Lincoln National taps TARP, sells shares to boost capital

Banks are clamoring to leave the government's financial rescue program, but insurers are eager to get in. Last week, Hartford Financial Group (HIG) announced it would participate.

And now Lincoln National (LNC) is following suit, taking $950 million from the Treasury Department as part a series of moves aimed at raising $2.1 billion in fresh capital.

Lincoln National will sell $500 million in bonds and $600 million in common stock, in addition to the preferred shares it's selling to the government, it said in a regulatory filing today.

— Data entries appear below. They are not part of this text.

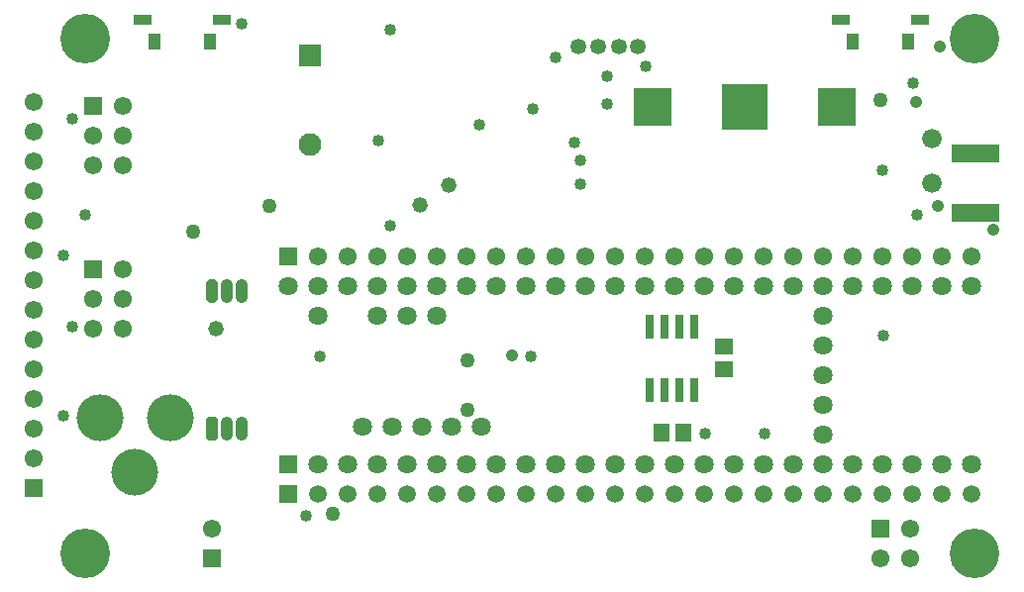
<source format=gbs>
G04 DipTrace 3.0.0.2*
G04 Teensy3.6TouchDisplayLoRa.gbs*
%MOIN*%
G04 #@! TF.FileFunction,Soldermask,Bot*
G04 #@! TF.Part,Single*
%AMOUTLINE1*
4,1,4,
-0.0185,0.026,
-0.0185,-0.026,
0.0185,-0.026,
0.0185,0.026,
-0.0185,0.026,
0*%
%AMOUTLINE3*
4,1,4,
0.0285,0.0155,
-0.0285,0.0155,
-0.0285,-0.0155,
0.0285,-0.0155,
0.0285,0.0155,
0*%
%AMOUTLINE4*
4,1,8,
-0.019685,-0.029528,
-0.009843,-0.03937,
0.009843,-0.03937,
0.019685,-0.029528,
0.019685,0.029528,
0.009843,0.03937,
-0.009843,0.03937,
-0.019685,0.029528,
-0.019685,-0.029528,
0*%
%AMOUTLINE5*
4,1,8,
-0.020685,-0.029942,
-0.010257,-0.04037,
0.010257,-0.04037,
0.020685,-0.029942,
0.020685,0.029942,
0.010257,0.04037,
-0.010257,0.04037,
-0.020685,0.029942,
-0.020685,-0.029942,
0*%
%AMOUTLINE9*
4,1,4,
0.08,-0.03,
0.08,0.03,
-0.08,0.03,
-0.08,-0.03,
0.08,-0.03,
0*%
%ADD13C,0.04*%
%ADD29C,0.05*%
%ADD31C,0.066*%
%ADD36C,0.15748*%
%ADD37R,0.059055X0.059055*%
%ADD38C,0.059055*%
%ADD40C,0.05315*%
%ADD46R,0.064173X0.064173*%
%ADD47C,0.064173*%
%ADD53R,0.156X0.156*%
%ADD54R,0.125X0.125*%
%ADD64C,0.167*%
%ADD66C,0.042*%
%ADD68C,0.052*%
%ADD80R,0.025622X0.08074*%
%ADD86C,0.076803*%
%ADD88R,0.076803X0.076803*%
%ADD90O,0.04137X0.08074*%
%ADD96C,0.061055*%
%ADD98R,0.061055X0.061055*%
%ADD104R,0.061055X0.053181*%
%ADD106R,0.053181X0.061055*%
%ADD114OUTLINE1*%
%ADD116OUTLINE3*%
%ADD117OUTLINE4*%
%ADD118OUTLINE5*%
%ADD122OUTLINE9*%
%FSLAX26Y26*%
G04*
G70*
G90*
G75*
G01*
G04 BotMask*
%LPD*%
D68*
X1793583Y1685209D3*
X1892630Y1751251D3*
X1106126Y1268701D3*
D66*
X2106021Y1175954D3*
X3724601Y1599824D3*
X3537121Y1681066D3*
X3465903Y2031122D3*
X3543370Y2218509D3*
D64*
X3661418Y511811D3*
X669292D3*
Y2244095D3*
X3661418D3*
D13*
X2249756Y2181013D3*
X1193617Y2293502D3*
X1656068Y1899793D3*
X1693701Y2273701D3*
X3349641Y1799803D3*
X1693701Y1613701D3*
D29*
X3343391Y2037278D3*
D13*
X2753701Y913701D3*
X2953701D3*
X593701Y1513701D3*
X2313701Y1893701D3*
X2424738Y2024780D3*
Y2118520D3*
X1456089Y1174869D3*
X3468378Y1649819D3*
X2555974Y2149767D3*
X2168515Y1174869D3*
X2333701Y1833701D3*
Y1753701D3*
X2174764Y2006032D3*
X1993701Y1953701D3*
X3455879Y2093523D3*
X3355890Y1243612D3*
X668672Y1649819D3*
D29*
X1499835Y643675D3*
X1953701Y993701D3*
X1956037Y1162370D3*
X1031134Y1593575D3*
X1287357Y1681066D3*
D13*
X1412344Y637425D3*
X624927Y1974785D3*
Y1274858D3*
X593701Y973701D3*
D31*
X3518701Y1756200D3*
D104*
X2818701Y1206103D3*
Y1131299D3*
D31*
X3518701Y1906200D3*
D36*
X953071Y968701D3*
X716851D3*
X834961Y783662D3*
D98*
X493701Y731701D3*
D96*
Y831701D3*
Y931701D3*
Y1031701D3*
Y1131701D3*
Y1231701D3*
Y1331701D3*
Y1431701D3*
Y1531701D3*
Y1631701D3*
Y1731701D3*
Y1831701D3*
Y1931701D3*
Y2031701D3*
D98*
X1093701Y493701D3*
D96*
Y593701D3*
D98*
X3343701D3*
D96*
X3443701D3*
X3343701Y493701D3*
X3443701D3*
D40*
X2528701Y2218701D3*
X2463701D3*
X2393701D3*
X2328701D3*
D98*
X693701Y1468701D3*
D96*
X793701D3*
X693701Y1368701D3*
X793701D3*
X693701Y1268701D3*
X793701D3*
D98*
X693701Y2018701D3*
D96*
X793701D3*
X693701Y1918701D3*
X793701D3*
X693701Y1818701D3*
X793701D3*
D114*
X3251211Y2233701D3*
X3436211D3*
D116*
X3210711Y2308201D3*
X3476711D3*
D118*
X1093701Y931145D3*
D90*
X1143701D3*
X1193701D3*
D117*
X1093701Y1393701D3*
D90*
X1143701D3*
X1193701D3*
D106*
X2681103Y918701D3*
X2606299D3*
D114*
X902378Y2233701D3*
X1087378D3*
D116*
X861878Y2308201D3*
X1127878D3*
D88*
X1424945Y2187055D3*
D86*
Y1887843D3*
D37*
X1349950Y712454D3*
D38*
X1449950D3*
X1549950D3*
X1649950D3*
X1749950D3*
X1849950D3*
X1949950D3*
X2049950D3*
X2149950D3*
X2249950D3*
X2349950D3*
X2449950D3*
X2549950D3*
X2649950D3*
X2749950D3*
X2849950D3*
X2949950D3*
X3049950D3*
X3149950D3*
X3249950D3*
X3349950D3*
X3449950D3*
X3549950D3*
X3649950D3*
D46*
X1349950Y812454D3*
D47*
X1449950D3*
X1549950D3*
X1649950D3*
X1749950D3*
X1849950D3*
X1949950D3*
X2049950D3*
X2149950D3*
X2249950D3*
X2349950D3*
X2449950D3*
X2549950D3*
X2649950D3*
X2749950D3*
X2849950D3*
X2949950D3*
X3049950D3*
X3149950D3*
X3249950D3*
X3349950D3*
X3449950D3*
X3549950D3*
X3649950D3*
X3149950Y912454D3*
Y1012454D3*
Y1112454D3*
Y1212454D3*
Y1312454D3*
Y1412454D3*
X3249950D3*
X3349950D3*
X3449950D3*
X3549950D3*
X3649950D3*
X3049950D3*
X2949950D3*
X2849950D3*
X2749950D3*
X2649950D3*
X2549950D3*
X2449950D3*
X2349950D3*
X2249950D3*
X2149950D3*
X2049950D3*
X1949950D3*
X1849950D3*
X1749950D3*
X1649950D3*
X1549950D3*
X1449950D3*
X1349950D3*
X1449950Y1312454D3*
X1649950D3*
X1749950D3*
X1849950D3*
X1599950Y937454D3*
X1699950D3*
X1799950D3*
X1899950D3*
X1999950D3*
D80*
X2718701Y1062402D3*
X2668701D3*
X2618701D3*
X2568701D3*
Y1275000D3*
X2618701D3*
X2668701D3*
X2718701D3*
D53*
X2887457Y2013692D3*
D54*
X3197457D3*
X2577457D3*
D98*
X1349950Y1512454D3*
D96*
X1449950D3*
X1549950D3*
X1649950D3*
X1749950D3*
X1849950D3*
X1949950D3*
X2049950D3*
X2149950D3*
X2249950D3*
X2349950D3*
X2449950D3*
X2549950D3*
X2649950D3*
X2749950D3*
X2849950D3*
X2949950D3*
X3049950D3*
X3149950D3*
X3249950D3*
X3349950D3*
X3449950D3*
X3549950D3*
X3649950D3*
D122*
X3663702Y1656200D3*
Y1856200D3*
M02*

</source>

Participation in the Troubled Asset Repurchase Program, or TARP, "provides additional capital flexibility," Lincoln National said in a statement. "The company expects to repay this financing as soon as practicable, taking into consideration appropriate balance sheet strength and capital markets conditions."

Last month, half a dozen insurers were cleared to receive bailouts. While Hartford Financial and Lincoln National accepted, the rest -- including Allstate (ALL), Ameriprise Financial (AMP), Principal Financial Group (PFG) and Prudential Financial (PRU) -- turned the money down.

Like banks, insurance companies have seen sharp declines in investments once thought to be safe. But unlike banks, they weren't initially eligible to participate in TARP, set up when the financial crisis deepened last fall.

That set off a wave of acquisitions of banks by insurance companies, moves which would allow them to reshape themselves and meet regulators' requirements to receive TARP funds.

Lincoln National, for example, bought tiny Newton County Savings & Loan, an Indiana thrift with just $7 million in assets, or 7.4 percent of the amount it will receive from the Treasury Department.

In addition to the four insurance companies that passed up the opportunity to participate in TARP, several others missed their chance when the deals they'd put together to buy banks fell apart. For example, the Phoenix Cos. (PNX) got approval in January to buy American Sterling Bank, a Missouri-based thrift with $181 million in assets, but the deal stalled and the bank was later seized by regulators and closed.